## [EXERCISE 1]
According to the excerpt on building a custom MTP dataset, how many possible data sources are there once a train, val, and test split is taken into account?

## [EXCERPT]
Creating a custom MTP dataset in a format compatible with DeepMTP

In the most abstract view of a multi-target prediction problem there are three at most datasets that can be needed. These include the interaction matrix, the instance features, and the target features. When accounting for a train, val, test split the total number raises to 9 possible data sources. To group this info and avoid passing 9 different parameters in the data_process function, the framework uses a single dictionary with 3 key-value pairs {'train':{}, 'val':{}, 'test':{}}. The values should also be a dictionaries with 3 key-value pairs {'y':{}, 'X_instance':{}, 'X_target':{}}. When combined the dictionary can have the following form: {'train':{}, 'val':{}, 'test':{}}

logo

logo

A detailed explanation of the input formats supported by the framework can be found here

Configuration options

In the code snippet above the function generate_config is shown without any specific parameters. In practive, the function offers many parameters that define multiple characteristics of the architecture of the two-branch neural network, aspects of training, validating, testing etc. The following section can be used as a cheatsheet for users, explaining the meaning and rationale of every parameter.

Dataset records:
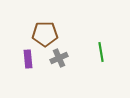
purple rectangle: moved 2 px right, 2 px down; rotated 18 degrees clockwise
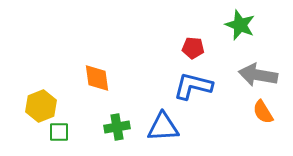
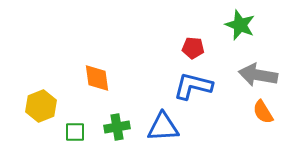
green square: moved 16 px right
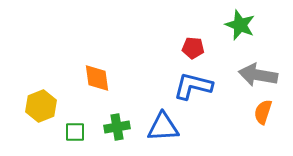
orange semicircle: rotated 50 degrees clockwise
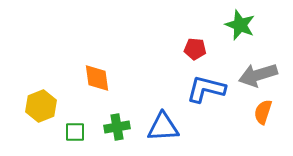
red pentagon: moved 2 px right, 1 px down
gray arrow: rotated 27 degrees counterclockwise
blue L-shape: moved 13 px right, 3 px down
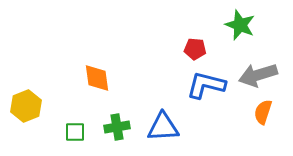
blue L-shape: moved 4 px up
yellow hexagon: moved 15 px left
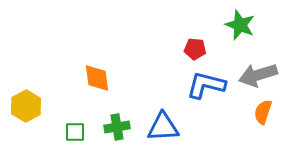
yellow hexagon: rotated 8 degrees counterclockwise
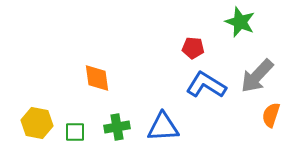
green star: moved 3 px up
red pentagon: moved 2 px left, 1 px up
gray arrow: moved 1 px left, 1 px down; rotated 30 degrees counterclockwise
blue L-shape: rotated 18 degrees clockwise
yellow hexagon: moved 11 px right, 17 px down; rotated 20 degrees counterclockwise
orange semicircle: moved 8 px right, 3 px down
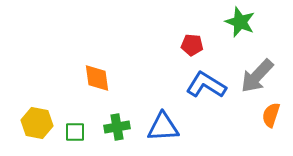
red pentagon: moved 1 px left, 3 px up
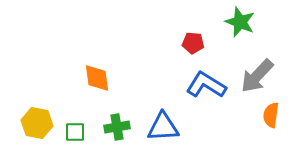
red pentagon: moved 1 px right, 2 px up
orange semicircle: rotated 10 degrees counterclockwise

## [EXERCISE 2]
Echo the lines of the records between the line holding "green square: moved 16 px right" and the line holding "orange semicircle: moved", inclusive, and leave the pictures out of your answer.

## [TASK ANSWER 1]
There are 9 possible data sources.

## [TASK ANSWER 2]
green square: moved 16 px right
orange semicircle: rotated 50 degrees clockwise
red pentagon: moved 2 px right, 1 px down
gray arrow: rotated 27 degrees counterclockwise
blue L-shape: moved 13 px right, 3 px down
blue L-shape: moved 4 px up
yellow hexagon: moved 15 px left
yellow hexagon: rotated 8 degrees counterclockwise
green star: moved 3 px up
red pentagon: moved 2 px left, 1 px up
gray arrow: moved 1 px left, 1 px down; rotated 30 degrees counterclockwise
blue L-shape: rotated 18 degrees clockwise
yellow hexagon: moved 11 px right, 17 px down; rotated 20 degrees counterclockwise
orange semicircle: moved 8 px right, 3 px down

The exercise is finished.